- _YOUR INSTRUCTIONS_:
Should any entry include an image, skip the image and copy the entry exactly.
%%
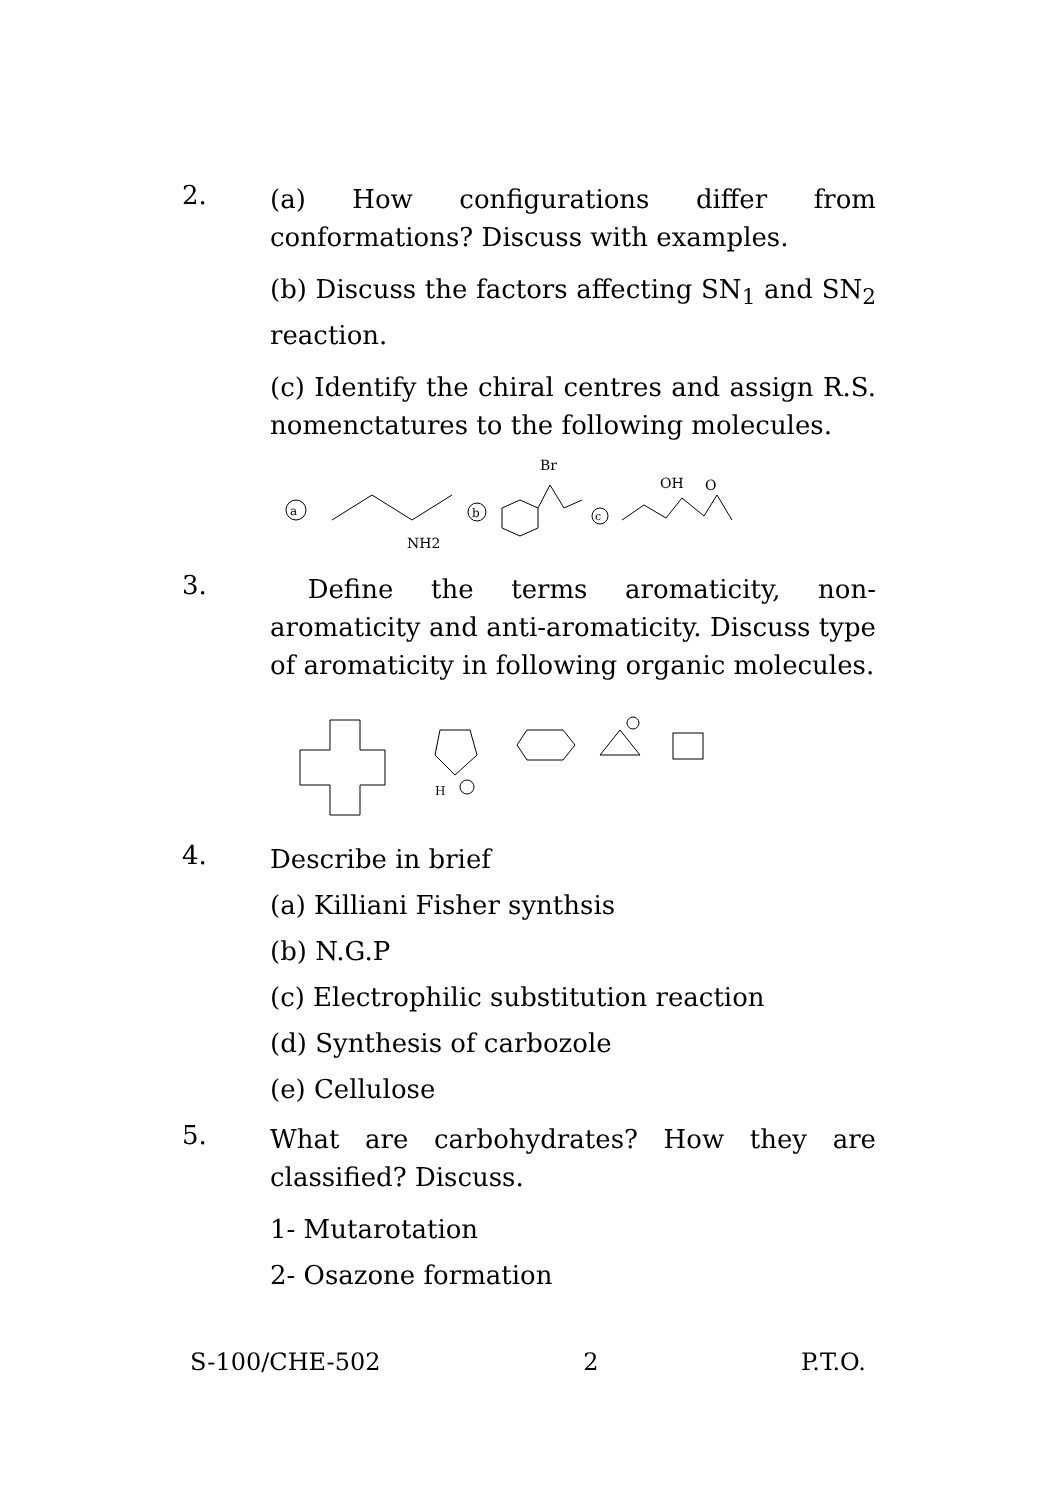2.
(a) How configurations differ from conformations? Discuss with examples.
(b) Discuss the factors affecting SN<sub>1</sub> and SN<sub>2</sub> reaction.
(c) Identify the chiral centres and assign R.S. nomenctatures to the following molecules.
a
NH2
b
Br
c
OH
O
3.
Define the terms aromaticity, non-aromaticity and anti-aromaticity. Discuss type of aromaticity in following organic molecules.
H
4.
Describe in brief
(a) Killiani Fisher synthsis
(b) N.G.P
(c) Electrophilic substitution reaction
(d) Synthesis of carbozole
(e) Cellulose
5.
What are carbohydrates? How they are classified? Discuss.
1- Mutarotation
2- Osazone formation
S-100/CHE-502 2 P.T.O.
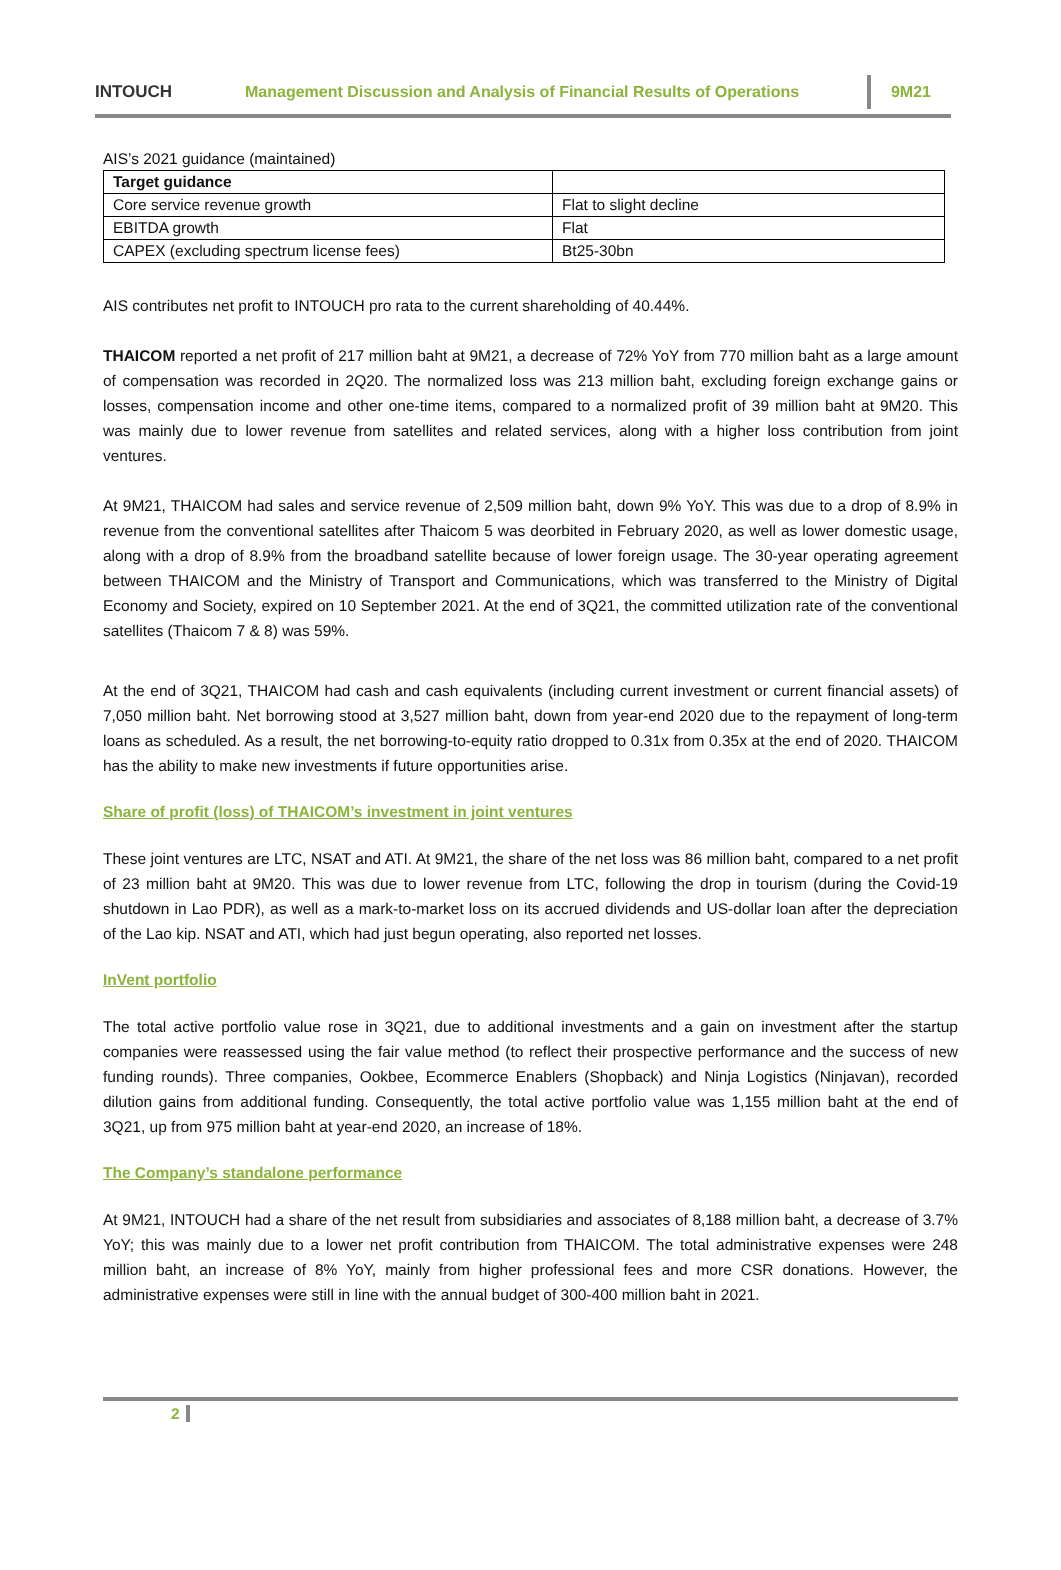INTOUCH
Management Discussion and Analysis of Financial Results of Operations
9M21
AIS’s 2021 guidance (maintained)
| Target guidance | |
| --- | --- |
| Core service revenue growth | Flat to slight decline |
| EBITDA growth | Flat |
| CAPEX (excluding spectrum license fees) | Bt25-30bn |
AIS contributes net profit to INTOUCH pro rata to the current shareholding of 40.44%.
THAICOM reported a net profit of 217 million baht at 9M21, a decrease of 72% YoY from 770 million baht as a large amount of compensation was recorded in 2Q20. The normalized loss was 213 million baht, excluding foreign exchange gains or losses, compensation income and other one-time items, compared to a normalized profit of 39 million baht at 9M20. This was mainly due to lower revenue from satellites and related services, along with a higher loss contribution from joint ventures.
At 9M21, THAICOM had sales and service revenue of 2,509 million baht, down 9% YoY. This was due to a drop of 8.9% in revenue from the conventional satellites after Thaicom 5 was deorbited in February 2020, as well as lower domestic usage, along with a drop of 8.9% from the broadband satellite because of lower foreign usage. The 30-year operating agreement between THAICOM and the Ministry of Transport and Communications, which was transferred to the Ministry of Digital Economy and Society, expired on 10 September 2021. At the end of 3Q21, the committed utilization rate of the conventional satellites (Thaicom 7 & 8) was 59%.
At the end of 3Q21, THAICOM had cash and cash equivalents (including current investment or current financial assets) of 7,050 million baht. Net borrowing stood at 3,527 million baht, down from year-end 2020 due to the repayment of long-term loans as scheduled. As a result, the net borrowing-to-equity ratio dropped to 0.31x from 0.35x at the end of 2020. THAICOM has the ability to make new investments if future opportunities arise.
Share of profit (loss) of THAICOM’s investment in joint ventures
These joint ventures are LTC, NSAT and ATI. At 9M21, the share of the net loss was 86 million baht, compared to a net profit of 23 million baht at 9M20. This was due to lower revenue from LTC, following the drop in tourism (during the Covid-19 shutdown in Lao PDR), as well as a mark-to-market loss on its accrued dividends and US-dollar loan after the depreciation of the Lao kip. NSAT and ATI, which had just begun operating, also reported net losses.
InVent portfolio
The total active portfolio value rose in 3Q21, due to additional investments and a gain on investment after the startup companies were reassessed using the fair value method (to reflect their prospective performance and the success of new funding rounds). Three companies, Ookbee, Ecommerce Enablers (Shopback) and Ninja Logistics (Ninjavan), recorded dilution gains from additional funding. Consequently, the total active portfolio value was 1,155 million baht at the end of 3Q21, up from 975 million baht at year-end 2020, an increase of 18%.
The Company’s standalone performance
At 9M21, INTOUCH had a share of the net result from subsidiaries and associates of 8,188 million baht, a decrease of 3.7% YoY; this was mainly due to a lower net profit contribution from THAICOM. The total administrative expenses were 248 million baht, an increase of 8% YoY, mainly from higher professional fees and more CSR donations. However, the administrative expenses were still in line with the annual budget of 300-400 million baht in 2021.
2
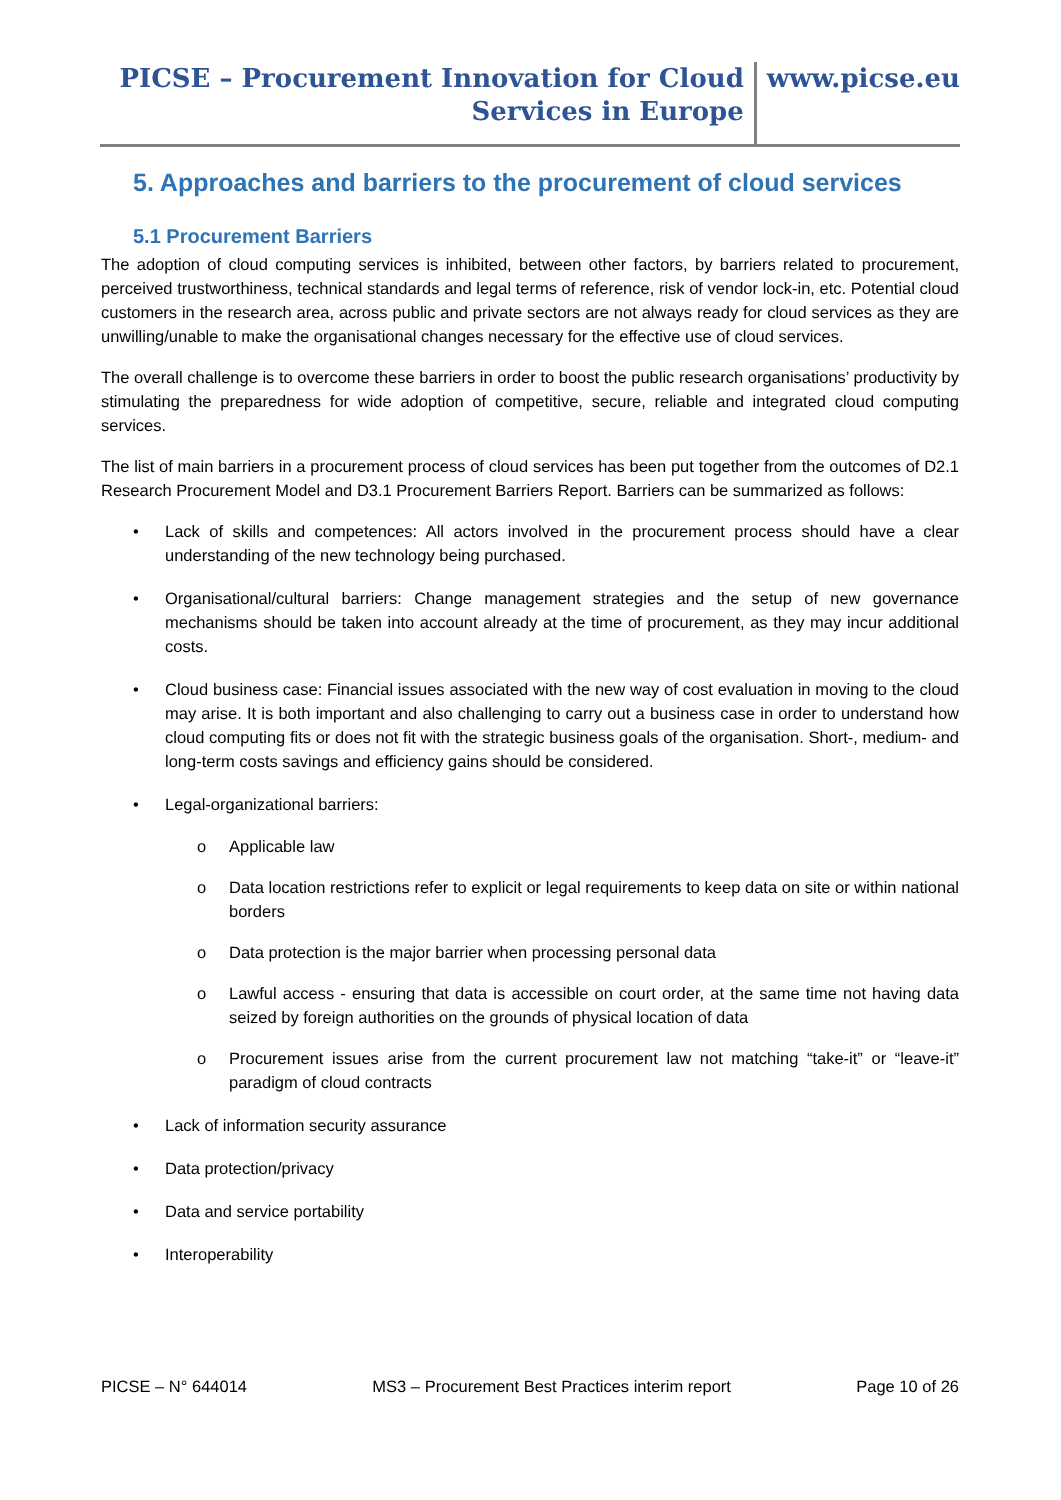PICSE – Procurement Innovation for Cloud
Services in Europe
www.picse.eu
5. Approaches and barriers to the procurement of cloud services
5.1 Procurement Barriers
The adoption of cloud computing services is inhibited, between other factors, by barriers related to procurement, perceived trustworthiness, technical standards and legal terms of reference, risk of vendor lock-in, etc. Potential cloud customers in the research area, across public and private sectors are not always ready for cloud services as they are unwilling/unable to make the organisational changes necessary for the effective use of cloud services.
The overall challenge is to overcome these barriers in order to boost the public research organisations’ productivity by stimulating the preparedness for wide adoption of competitive, secure, reliable and integrated cloud computing services.
The list of main barriers in a procurement process of cloud services has been put together from the outcomes of D2.1 Research Procurement Model and D3.1 Procurement Barriers Report. Barriers can be summarized as follows:
• Lack of skills and competences: All actors involved in the procurement process should have a clear understanding of the new technology being purchased.
• Organisational/cultural barriers: Change management strategies and the setup of new governance mechanisms should be taken into account already at the time of procurement, as they may incur additional costs.
• Cloud business case: Financial issues associated with the new way of cost evaluation in moving to the cloud may arise. It is both important and also challenging to carry out a business case in order to understand how cloud computing fits or does not fit with the strategic business goals of the organisation. Short-, medium- and long-term costs savings and efficiency gains should be considered.
• Legal-organizational barriers:
o Applicable law
o Data location restrictions refer to explicit or legal requirements to keep data on site or within national borders
o Data protection is the major barrier when processing personal data
o Lawful access - ensuring that data is accessible on court order, at the same time not having data seized by foreign authorities on the grounds of physical location of data
o Procurement issues arise from the current procurement law not matching “take-it” or “leave-it” paradigm of cloud contracts
• Lack of information security assurance
• Data protection/privacy
• Data and service portability
• Interoperability
PICSE – N° 644014 MS3 – Procurement Best Practices interim report Page 10 of 26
%%
- _ANSWER SPACE_:
2.
(a) How configurations differ from conformations? Discuss with examples.
(b) Discuss the factors affecting SN<sub>1</sub> and SN<sub>2</sub> reaction.
(c) Identify the chiral centres and assign R.S. nomenctatures to the following molecules.
a
NH2
b
Br
c
OH
O
3.
Define the terms aromaticity, non-aromaticity and anti-aromaticity. Discuss type of aromaticity in following organic molecules.
H
4.
Describe in brief
(a) Killiani Fisher synthsis
(b) N.G.P
(c) Electrophilic substitution reaction
(d) Synthesis of carbozole
(e) Cellulose
5.
What are carbohydrates? How they are classified? Discuss.
1- Mutarotation
2- Osazone formation
S-100/CHE-502 2 P.T.O.
INTOUCH
Management Discussion and Analysis of Financial Results of Operations
9M21
AIS’s 2021 guidance (maintained)
| Target guidance | |
| --- | --- |
| Core service revenue growth | Flat to slight decline |
| EBITDA growth | Flat |
| CAPEX (excluding spectrum license fees) | Bt25-30bn |
AIS contributes net profit to INTOUCH pro rata to the current shareholding of 40.44%.
THAICOM reported a net profit of 217 million baht at 9M21, a decrease of 72% YoY from 770 million baht as a large amount of compensation was recorded in 2Q20. The normalized loss was 213 million baht, excluding foreign exchange gains or losses, compensation income and other one-time items, compared to a normalized profit of 39 million baht at 9M20. This was mainly due to lower revenue from satellites and related services, along with a higher loss contribution from joint ventures.
At 9M21, THAICOM had sales and service revenue of 2,509 million baht, down 9% YoY. This was due to a drop of 8.9% in revenue from the conventional satellites after Thaicom 5 was deorbited in February 2020, as well as lower domestic usage, along with a drop of 8.9% from the broadband satellite because of lower foreign usage. The 30-year operating agreement between THAICOM and the Ministry of Transport and Communications, which was transferred to the Ministry of Digital Economy and Society, expired on 10 September 2021. At the end of 3Q21, the committed utilization rate of the conventional satellites (Thaicom 7 & 8) was 59%.
At the end of 3Q21, THAICOM had cash and cash equivalents (including current investment or current financial assets) of 7,050 million baht. Net borrowing stood at 3,527 million baht, down from year-end 2020 due to the repayment of long-term loans as scheduled. As a result, the net borrowing-to-equity ratio dropped to 0.31x from 0.35x at the end of 2020. THAICOM has the ability to make new investments if future opportunities arise.
Share of profit (loss) of THAICOM’s investment in joint ventures
These joint ventures are LTC, NSAT and ATI. At 9M21, the share of the net loss was 86 million baht, compared to a net profit of 23 million baht at 9M20. This was due to lower revenue from LTC, following the drop in tourism (during the Covid-19 shutdown in Lao PDR), as well as a mark-to-market loss on its accrued dividends and US-dollar loan after the depreciation of the Lao kip. NSAT and ATI, which had just begun operating, also reported net losses.
InVent portfolio
The total active portfolio value rose in 3Q21, due to additional investments and a gain on investment after the startup companies were reassessed using the fair value method (to reflect their prospective performance and the success of new funding rounds). Three companies, Ookbee, Ecommerce Enablers (Shopback) and Ninja Logistics (Ninjavan), recorded dilution gains from additional funding. Consequently, the total active portfolio value was 1,155 million baht at the end of 3Q21, up from 975 million baht at year-end 2020, an increase of 18%.
The Company’s standalone performance
At 9M21, INTOUCH had a share of the net result from subsidiaries and associates of 8,188 million baht, a decrease of 3.7% YoY; this was mainly due to a lower net profit contribution from THAICOM. The total administrative expenses were 248 million baht, an increase of 8% YoY, mainly from higher professional fees and more CSR donations. However, the administrative expenses were still in line with the annual budget of 300-400 million baht in 2021.
2
PICSE – Procurement Innovation for Cloud
Services in Europe
www.picse.eu
5. Approaches and barriers to the procurement of cloud services
5.1 Procurement Barriers
The adoption of cloud computing services is inhibited, between other factors, by barriers related to procurement, perceived trustworthiness, technical standards and legal terms of reference, risk of vendor lock-in, etc. Potential cloud customers in the research area, across public and private sectors are not always ready for cloud services as they are unwilling/unable to make the organisational changes necessary for the effective use of cloud services.
The overall challenge is to overcome these barriers in order to boost the public research organisations’ productivity by stimulating the preparedness for wide adoption of competitive, secure, reliable and integrated cloud computing services.
The list of main barriers in a procurement process of cloud services has been put together from the outcomes of D2.1 Research Procurement Model and D3.1 Procurement Barriers Report. Barriers can be summarized as follows:
• Lack of skills and competences: All actors involved in the procurement process should have a clear understanding of the new technology being purchased.
• Organisational/cultural barriers: Change management strategies and the setup of new governance mechanisms should be taken into account already at the time of procurement, as they may incur additional costs.
• Cloud business case: Financial issues associated with the new way of cost evaluation in moving to the cloud may arise. It is both important and also challenging to carry out a business case in order to understand how cloud computing fits or does not fit with the strategic business goals of the organisation. Short-, medium- and long-term costs savings and efficiency gains should be considered.
• Legal-organizational barriers:
o Applicable law
o Data location restrictions refer to explicit or legal requirements to keep data on site or within national borders
o Data protection is the major barrier when processing personal data
o Lawful access - ensuring that data is accessible on court order, at the same time not having data seized by foreign authorities on the grounds of physical location of data
o Procurement issues arise from the current procurement law not matching “take-it” or “leave-it” paradigm of cloud contracts
• Lack of information security assurance
• Data protection/privacy
• Data and service portability
• Interoperability
PICSE – N° 644014 MS3 – Procurement Best Practices interim report Page 10 of 26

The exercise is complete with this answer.